I saw the Watchmen movie at midnight with two friends. It was my very first time at a midnight movie premiere, and I’m glad I went. The theater was mostly full, but there was no one in costume, to my mild disappointment. I enjoyed the movie; it made me love the story, the characters, and their world even more than I already had. I agree with most fans that the actors and their acting were spot-on, especially Jackie Earle Haley, who was absolutely phenomenal as Rorschach and really deserves an Oscar. In fact, his death was my favorite moment in the whole movie; I thought it was really well-done and very powerful. Interestingly, Rorschach and James Norrington from “Pirates of the Caribbean: At World’s End” are both dark but interesting characters who get killed in violent ways by a specific other character near the end of the movie, and both of their death scenes were the scenes that stuck out most in my mind from their respective movies. They were both particularly dramatic moments for me.

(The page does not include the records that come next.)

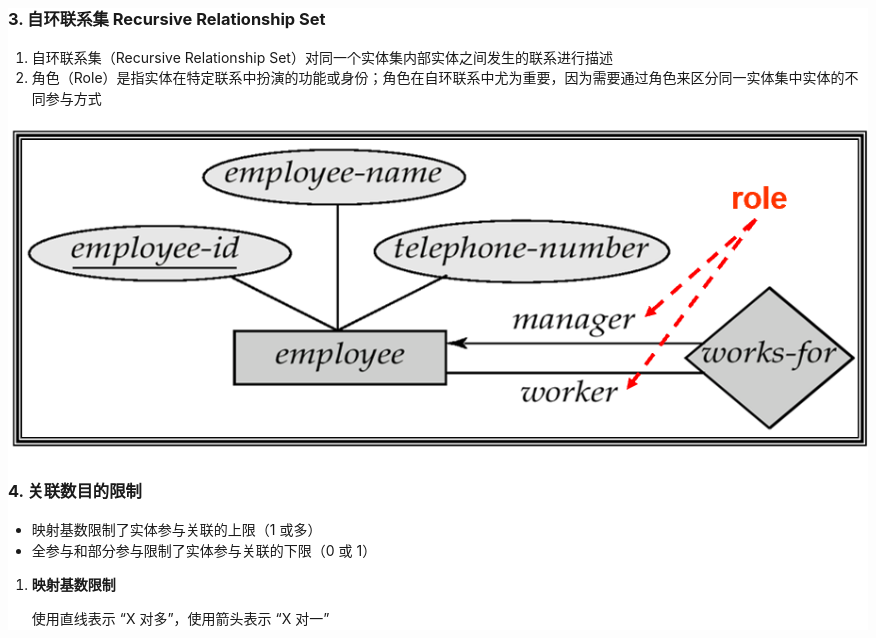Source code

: ### 3. 自环联系集 Recursive Relationship Set

1. 自环联系集（Recursive Relationship Set）对同一个实体集内部实体之间发生的联系进行描述
2. 角色（Role）是指实体在特定联系中扮演的功能或身份；角色在自环联系中尤为重要，因为需要通过角色来区分同一实体集中实体的不同参与方式

![image.png](image%208.png)

### 4. 关联数目的限制

- 映射基数限制了实体参与关联的上限（1 或多）
- 全参与和部分参与限制了实体参与关联的下限（0 或 1）
1. **映射基数限制**
    
    使用直线表示 “X 对多”，使用箭头表示 “X 对一”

My favorite scenes of the movie are not the same scenes that were my favorites in the graphic novel. My favorite scenes in the graphic novel were the two chapters that take place on Mars (yes, the whole chapters). My favorite scenes in the movie were the ones that featured Archie in action, because he just looked so darn awesome on screen. I especially loved the approach to Antarctica.
The one thing I regret about my viewing of the Watchmen movie is that I was so busy enjoying the great acting, the realizations in moving-picture form of Archie and Dr. Manhattan, and the countless visuals lifted directly from frames of the graphic novel that I completely failed to look at and appreciate the movie as a movie. I was filtering it through my experience of the graphic novel. I think I’ll wait a while without rereading the book again (probably until the DVD comes out), then watch the movie again and try to apply the normal expectations for movies to it, rather than the ones I had going in, which were taken from the graphic novel.
So, here I am, enjoying the discussion over at watchdom and my Watchmen playlist at Songza (it’s the bottom section, starting with Bob Dylan’s version of “All Along the Watchtower”), enjoying once again the delights of being in a new fandom. Maybe someday, I’ll go to Comic-Con in San Diego and be able to appreciate the event as a comics fan.